The potential of Bellisario's concept was immediately apparent to the legendary action series producer Glen A. Larson, who succeeded in interesting CBS executives in commissioning a series. The pitch paid off, but to get the go ahead, a number of key changes had to be made to the idea. Changes that ultimately, not only benefited CBS, but also helped ensure that Magnum, P.I. became one of eighties television's greatest worldwide success stories. The first of these changes was the relocation of the central setting from the sophisticated Bel Air to the equally sun-drenched, breath-taking tropical beauty of Hawaii.

At the time, following a sensationally influential twelve-year run, which had helped transform the face of the police drama series and produced a genuinely iconic character in the form of Jack Lord's Steve McGarrett, Hawaii Five-O had finally reached the end of its televisual life and CBS wanted an immediate replacement series which could continue to use the extensive, and expensive, custom-built Hawaiian production facilities which the network had constructed in the mid seventies for the out-going series.

Magnum, P.I.

The second key element was that of the selection of lead actor for the show. CBS had had the tall, dark, handsome and very personable actor Tom Selleck under contract for a TV series lead for some time. The actor, who had previously appeared in cigarette and cologne commercials had filmed six previous TV pilots that were never sold and had made do with a number of small roles in other shows, such as the smug gumshoe Lance White in The Rockford Files.

With this new property, CBS executive's finally felt that they had the perfect vehicle for him. They were right. With the approval of both Larson and Bellisario, Selleck was handed a role that fit him from the outset as snugly as a well-tailored glove, and a pilot, "Don't Eat the Snow in Hawaii" proved successful enough for a series to enter full production.

Magnum

The same canny casting extended to the other regular characters with the key role of Jonathan Quayle Higgins III, the arch and regimented English Major-domo at the beachfront estate, Robin's Nest, of wealthy reclusive writer Robin Masters, going to veteran Texan character actor, John Hillerman, whilst the roles of Thomas Sullivan, Magnum's old army buddies Rick "Orville" Wright and Theodore "T.C." Calvin, were handled with wit and style by Larry Manetti and Roger E. Mosley respectively, and between 1981-1985 the voice of screen legend Orson Welles breathed telephonic life into the character of the oft-mentioned, but never seen estate owner.

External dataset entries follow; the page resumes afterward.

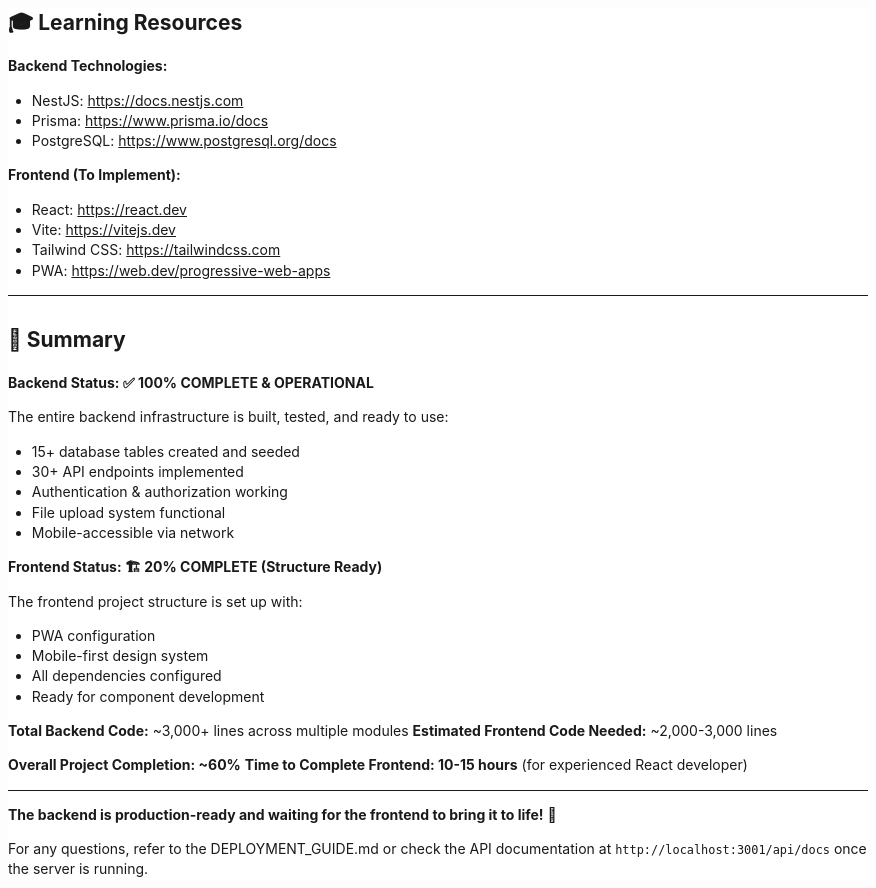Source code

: 
## 🎓 Learning Resources

**Backend Technologies:**
- NestJS: https://docs.nestjs.com
- Prisma: https://www.prisma.io/docs
- PostgreSQL: https://www.postgresql.org/docs

**Frontend (To Implement):**
- React: https://react.dev
- Vite: https://vitejs.dev
- Tailwind CSS: https://tailwindcss.com
- PWA: https://web.dev/progressive-web-apps

---

## 🎉 Summary

**Backend Status: ✅ 100% COMPLETE & OPERATIONAL**

The entire backend infrastructure is built, tested, and ready to use:
- 15+ database tables created and seeded
- 30+ API endpoints implemented
- Authentication & authorization working
- File upload system functional
- Mobile-accessible via network

**Frontend Status: 🏗️ 20% COMPLETE (Structure Ready)**

The frontend project structure is set up with:
- PWA configuration
- Mobile-first design system
- All dependencies configured
- Ready for component development

**Total Backend Code:** ~3,000+ lines across multiple modules
**Estimated Frontend Code Needed:** ~2,000-3,000 lines

**Overall Project Completion: ~60%**
**Time to Complete Frontend: 10-15 hours** (for experienced React developer)

---

**The backend is production-ready and waiting for the frontend to bring it to life!** 🚀

For any questions, refer to the DEPLOYMENT_GUIDE.md or check the API documentation at `http://localhost:3001/api/docs` once the server is running.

The chemistry between the core characters was another winning aspect to a series that could switch effortlessly between high comedy and surprisingly serious and thoughtful drama. Indeed, the consistently high standard of performance amongst the leads was reflected by both Selleck and Hillerman receiving Emmy Awards for their work on the series. This may have compensated Selleck, whose contract commitment to the series famously cost him the role of Indiana Jones in the first Indiana Jones film, Raiders of the Lost Ark, which went to Harrison Ford. Selleck later commented: "I made a deal with Magnum, and it was the best thing that ever happened to me. I'm proud that I lived up to my contract."

Magnum, P.I. was a prime example of the successfully glossy product being produced at the time. It's legacy was such that in 2018, CBS ordered a reboot. The new series cast Jay Hernandez in the lead role. Whilst this series was not a hit with critics it acheived an 84% audience score on Rotten Tomatoes. It which was cancelled in early 2024. Magnum, P.I. - the original, blended action, humour and camaraderie, making it a beloved classic in television history.